To hurd with expectation that the new map by Walk would be a treat. It was.
Feeling good on arrival I opted to try Green.
I pulled another Mt. Kisco: blew myself up on the very first control. While I told myself on the way to the park to concentrate on keeping contact with the map, I let myself be distracted by Walk's "twist": go as straight as possible between controls. Now good map contact and good azimuth maintenance are not mutually exclusive, in my small brain they apparently are. I devoted too many grey cells (Poirot) to managing the compass and not enough to reading the map. I think I was also too excited when starting out at the prospect of getting to O again, having had to miss so many opportunities this season for health and family care issues. Before I knew it I was sighting the road way beyond the first control - comprehension of time and distance was nil, and I knew I had "done it again d--- it".
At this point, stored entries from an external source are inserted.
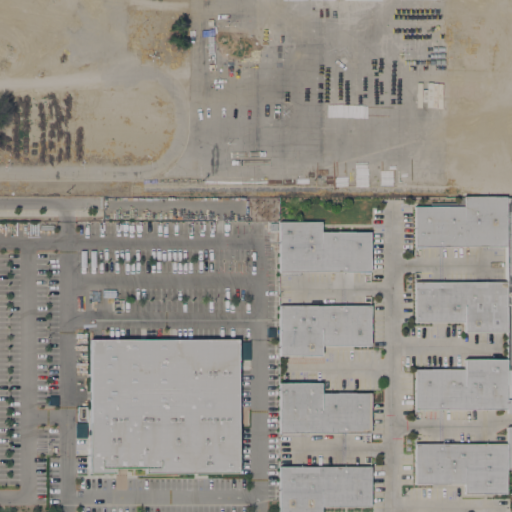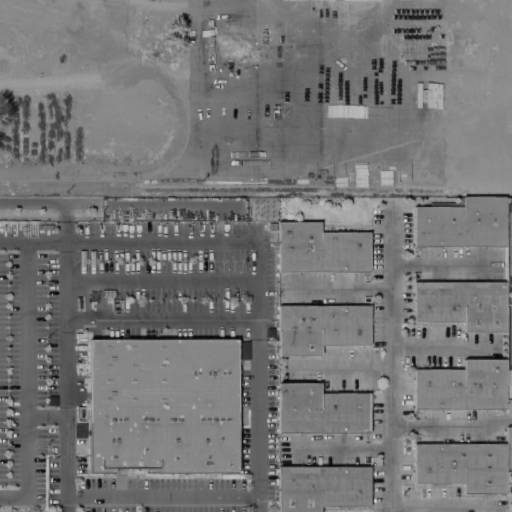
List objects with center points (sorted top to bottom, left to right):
road: (49, 203)
road: (104, 203)
building: (472, 239)
building: (320, 248)
building: (321, 249)
road: (443, 263)
road: (257, 284)
road: (340, 287)
building: (460, 304)
building: (467, 306)
building: (320, 327)
building: (321, 328)
road: (441, 346)
road: (67, 357)
road: (392, 357)
building: (461, 386)
building: (162, 405)
building: (163, 406)
building: (320, 409)
building: (321, 410)
road: (259, 418)
road: (452, 424)
building: (464, 464)
building: (464, 465)
building: (321, 487)
building: (322, 487)
road: (163, 495)
road: (259, 504)
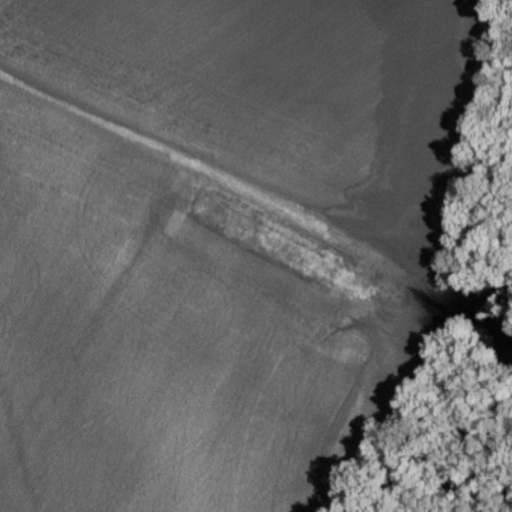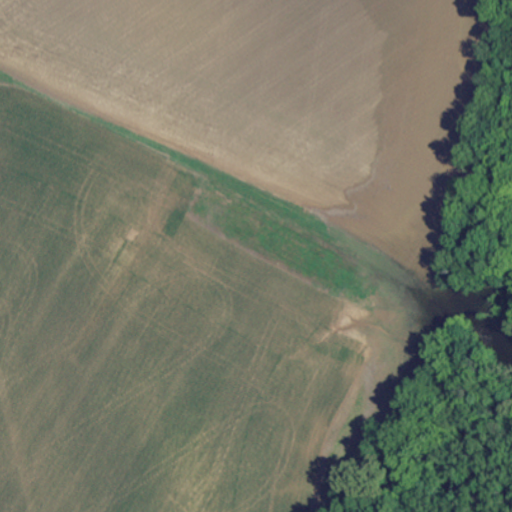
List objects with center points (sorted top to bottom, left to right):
road: (253, 184)
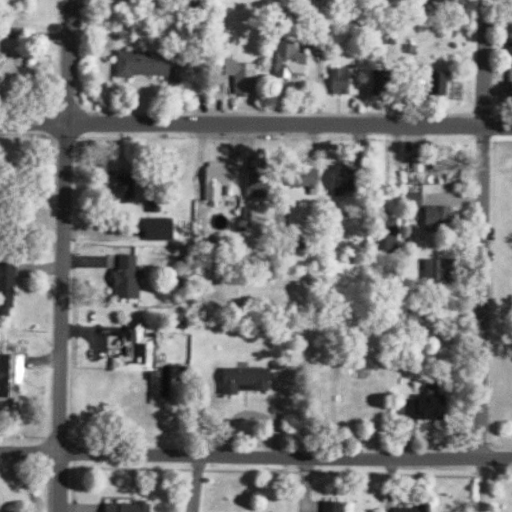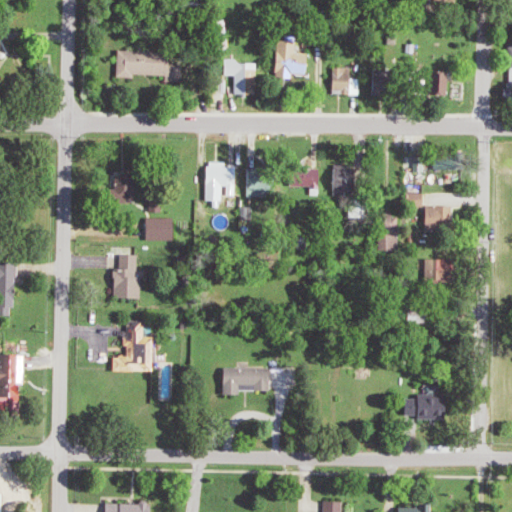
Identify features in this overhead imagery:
building: (4, 59)
building: (132, 64)
building: (511, 64)
road: (255, 126)
building: (224, 180)
road: (483, 230)
road: (62, 255)
building: (133, 278)
building: (141, 352)
building: (251, 380)
building: (16, 383)
road: (255, 457)
road: (482, 486)
building: (337, 506)
building: (134, 508)
building: (418, 509)
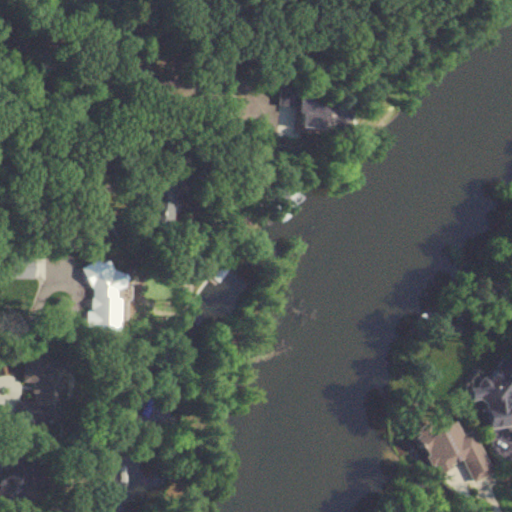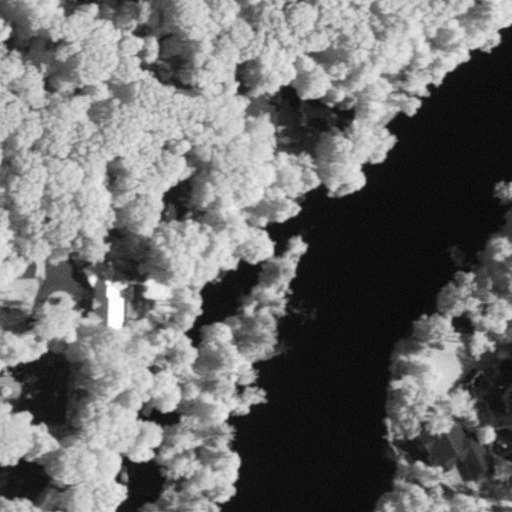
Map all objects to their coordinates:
road: (110, 81)
building: (297, 107)
road: (22, 208)
building: (151, 211)
river: (368, 284)
building: (96, 294)
road: (13, 353)
building: (36, 392)
building: (493, 393)
road: (510, 443)
building: (448, 449)
building: (11, 477)
road: (469, 505)
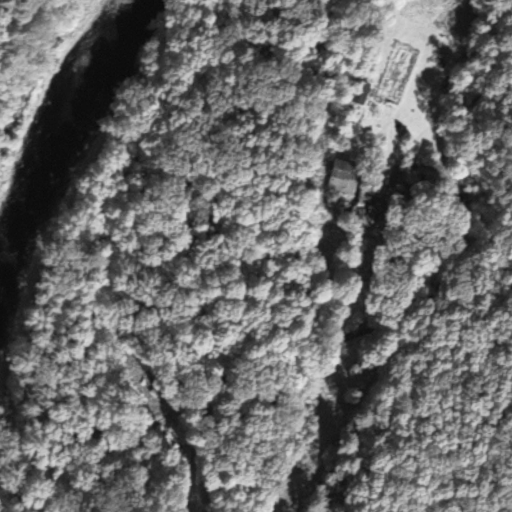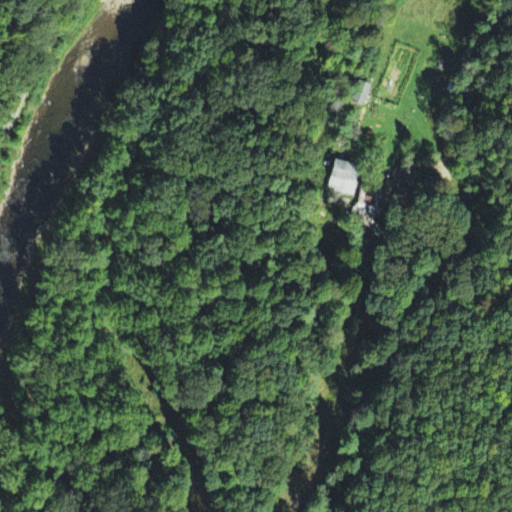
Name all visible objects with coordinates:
railway: (0, 1)
river: (53, 126)
building: (335, 177)
building: (336, 177)
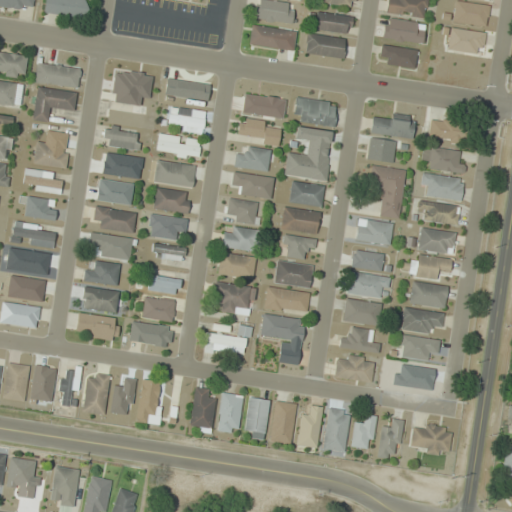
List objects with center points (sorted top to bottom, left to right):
building: (336, 2)
building: (16, 3)
building: (65, 7)
building: (406, 7)
building: (272, 11)
building: (470, 12)
building: (330, 22)
building: (403, 30)
building: (271, 37)
building: (465, 40)
building: (324, 45)
building: (399, 56)
building: (12, 64)
road: (255, 69)
building: (57, 75)
building: (131, 83)
building: (184, 89)
building: (51, 102)
building: (263, 105)
building: (314, 111)
building: (126, 112)
building: (185, 119)
building: (391, 125)
building: (446, 130)
building: (257, 131)
building: (120, 138)
building: (177, 146)
building: (380, 149)
building: (49, 154)
building: (309, 155)
building: (253, 159)
building: (444, 160)
building: (116, 165)
building: (173, 173)
road: (82, 174)
building: (41, 180)
building: (252, 184)
road: (214, 185)
building: (441, 186)
building: (387, 188)
building: (109, 191)
building: (305, 193)
road: (346, 195)
building: (170, 200)
road: (479, 204)
building: (38, 208)
building: (242, 211)
building: (437, 212)
building: (113, 219)
building: (300, 220)
building: (165, 226)
building: (373, 231)
building: (32, 234)
building: (240, 238)
building: (435, 240)
building: (111, 246)
building: (296, 246)
building: (168, 252)
building: (366, 260)
building: (31, 262)
building: (235, 265)
building: (428, 265)
building: (102, 273)
building: (292, 274)
building: (163, 280)
building: (367, 285)
building: (427, 294)
building: (232, 298)
building: (98, 299)
building: (286, 300)
building: (157, 309)
building: (358, 311)
building: (18, 314)
building: (420, 320)
building: (96, 326)
building: (281, 327)
building: (148, 335)
building: (358, 341)
building: (223, 343)
building: (416, 347)
building: (353, 368)
road: (490, 369)
road: (222, 375)
building: (15, 381)
building: (68, 387)
building: (95, 392)
building: (122, 397)
building: (147, 399)
building: (200, 410)
building: (509, 411)
building: (228, 413)
building: (255, 417)
building: (282, 422)
building: (309, 428)
building: (334, 430)
building: (363, 433)
building: (389, 438)
building: (429, 438)
road: (204, 456)
building: (507, 463)
building: (21, 476)
building: (63, 485)
building: (95, 494)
OK, let it go. Beautiful woods and lots yet to see on a great weather day. Decided to subordinate (but not abandon) the "twist" to staying with the map. Much better. And with the open woods, the subordinated compass still got a lot of attention.
I'll skip the details, but I must comment that there were a lot of spoilers standing around the controls today. And I will confess that I read a grey area (bare rock) as green lying in proximity to #8, which threw me too far north as I spotted a laurel patch to my right as I thought, aha! that's the green patch. My only big bobble since #1.
Felt pretty strong coming in to the finish and before noon. So downed a banana and a bottle of water and picked up the Brown map and headed back out to redeem myself. See the next session.
My route:
green.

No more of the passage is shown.